Like most people – well, at least those who really get how startups and disruption work – I am impressed by Reed Hastings (Netflix CEO) willingness to take brutally painful short-term steps for the long-term benefit and viability of his company. He mentions several times in his posting that he worried about one issue more than any other over the last five years: will Netflix be able to make a successful transition from DVD-by-mail to streaming-over-Internet, or will it be too worried about cannibalizing its short-term cash-cow DVD business to successfully launch and grow its streaming business?
Clearly, Reed believes that splitting the business into two will give the freedom of maneouvre to the streaming business that it needs to grow and succeed. I respect and understand that. I also find it notable that the streaming business is keeping the Netflix name, while the DVD business is getting a new Qwikster name (which sounds suspiciously like the old Napster). But I have some key concerns about this structure:
- A split like this makes a lot of sense when both businesses have a viable future, but each needs to grow without encumbering the other.
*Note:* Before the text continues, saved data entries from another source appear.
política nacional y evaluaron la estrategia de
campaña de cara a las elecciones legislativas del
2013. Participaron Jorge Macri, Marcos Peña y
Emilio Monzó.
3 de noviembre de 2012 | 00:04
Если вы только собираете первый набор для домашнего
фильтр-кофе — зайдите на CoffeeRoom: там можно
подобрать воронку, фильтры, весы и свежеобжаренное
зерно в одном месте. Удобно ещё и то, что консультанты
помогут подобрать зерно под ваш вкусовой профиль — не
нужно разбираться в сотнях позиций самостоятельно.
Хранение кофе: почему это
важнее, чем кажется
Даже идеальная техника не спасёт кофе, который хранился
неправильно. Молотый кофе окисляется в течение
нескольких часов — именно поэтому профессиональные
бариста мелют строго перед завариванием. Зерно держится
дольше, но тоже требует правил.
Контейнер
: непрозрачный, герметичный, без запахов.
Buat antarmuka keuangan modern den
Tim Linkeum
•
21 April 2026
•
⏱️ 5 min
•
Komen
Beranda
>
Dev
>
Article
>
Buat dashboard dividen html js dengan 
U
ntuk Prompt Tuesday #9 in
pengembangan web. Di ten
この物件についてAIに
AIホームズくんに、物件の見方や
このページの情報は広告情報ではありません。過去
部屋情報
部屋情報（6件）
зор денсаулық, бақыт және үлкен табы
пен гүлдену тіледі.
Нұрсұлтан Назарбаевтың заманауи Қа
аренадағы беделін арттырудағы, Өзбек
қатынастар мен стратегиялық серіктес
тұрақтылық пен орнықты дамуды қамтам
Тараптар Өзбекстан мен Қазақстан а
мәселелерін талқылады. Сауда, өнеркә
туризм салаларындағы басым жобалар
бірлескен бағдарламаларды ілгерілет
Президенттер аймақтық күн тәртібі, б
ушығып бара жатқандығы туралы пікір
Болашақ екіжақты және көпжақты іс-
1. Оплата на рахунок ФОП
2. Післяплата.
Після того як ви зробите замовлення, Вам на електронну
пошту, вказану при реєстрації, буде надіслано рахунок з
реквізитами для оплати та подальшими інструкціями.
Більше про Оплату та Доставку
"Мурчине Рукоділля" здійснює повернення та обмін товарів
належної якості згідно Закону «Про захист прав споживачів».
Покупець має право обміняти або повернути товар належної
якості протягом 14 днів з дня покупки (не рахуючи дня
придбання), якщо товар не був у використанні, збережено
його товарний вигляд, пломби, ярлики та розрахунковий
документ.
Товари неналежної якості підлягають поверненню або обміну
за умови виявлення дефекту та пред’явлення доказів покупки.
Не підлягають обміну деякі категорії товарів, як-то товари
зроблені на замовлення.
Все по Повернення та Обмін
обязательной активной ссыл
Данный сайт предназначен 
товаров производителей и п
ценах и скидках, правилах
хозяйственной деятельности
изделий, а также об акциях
Yet, it seems pretty clear that the DVD-by-mail business is going to die a slow death. Essentially, the executives and team left in Qwikster will have options that, over the long-term, will be worthless or nearly so. Further, the message to investors (and potential employees) is, “this is the dying business.”
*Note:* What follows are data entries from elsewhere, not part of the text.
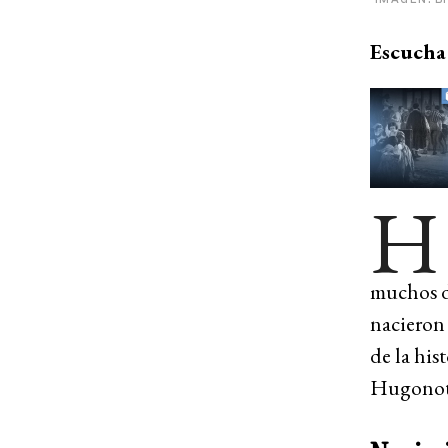
Escucha 
H
muchos de
nacieron 
de la his
Hugonot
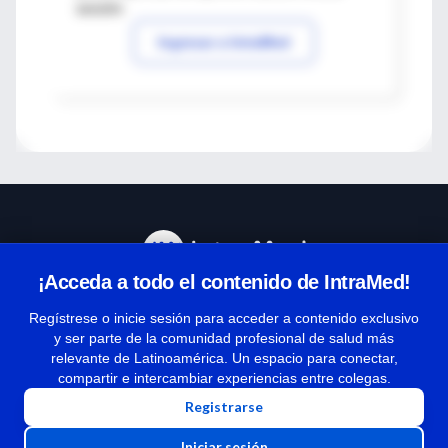
sesión
Ingresar a IntraMed
¡Acceda a todo el contenido de IntraMed!
Centro de Ayuda
Regístrese o inicie sesión para acceder a contenido exclusivo
y ser parte de la comunidad profesional de salud más
relevante de Latinoamérica. Un espacio para conectar,
Términos y condiciones
compartir e intercambiar experiencias entre colegas.
| Políticas de privacidad
Registrarse
| Todos los derechos reservados | Copyright 1997-2026
Iniciar sesión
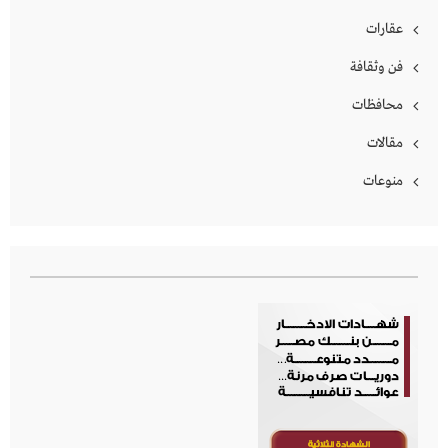
عقارات
فن وثقافة
محافظات
مقالات
منوعات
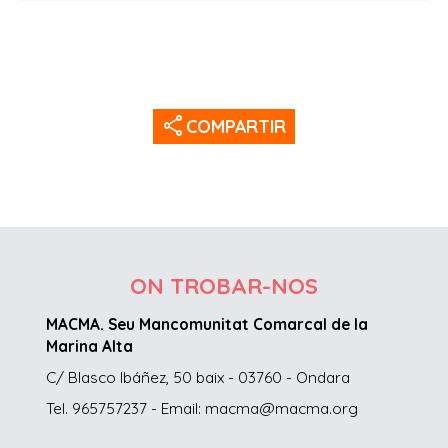
share
COMPARTIR
ON TROBAR-NOS
MACMA. Seu Mancomunitat Comarcal de la
Marina Alta
C/ Blasco Ibáñez, 50 baix - 03760 - Ondara
Tel. 965757237 - Email: macma@macma.org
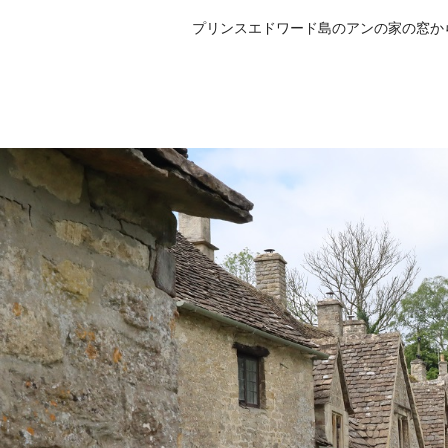
プリンスエドワード島のアンの家の窓か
- A split like this makes sense when customers are likely to choose one service or the other, with very little overlap. The classic example is the RCA-Sony radio case brought by Clayton Christensen in “The Innovator’s Dilemma” (a must-read book for anyone in business). Customers may want a furniture high-quality radio from RCA, or they may want a cheap transistor radio from Sony, but they are unlikely to want both. And even if they do want both, it is likely that they accept the need to pay for both independently, even if bought from one retailer, who himself sources it from two manufacturers. But Netflix’s customers are retail, Netflix is the retailer who sources items, from whom customers want a single source of information – and as Henry Blodget points out, around half of Netflix’s customer base actually wants both. As such, splitting the business hurts the customers and the business. True, it is unlikely that any other business will pop up to offer both, since no one will go into the DVD-by-mail business at this point, but this is a business that could bring end-of-life profits for several years to the whole, and drive later adopters in.
Given the above, I am not sure I agree with Hastings’ rationale. His aggressiveness and willing to take risks for the long-term are to be commended, but sometimes they do lead to making real mistakes. I am afraid this may be one of those times.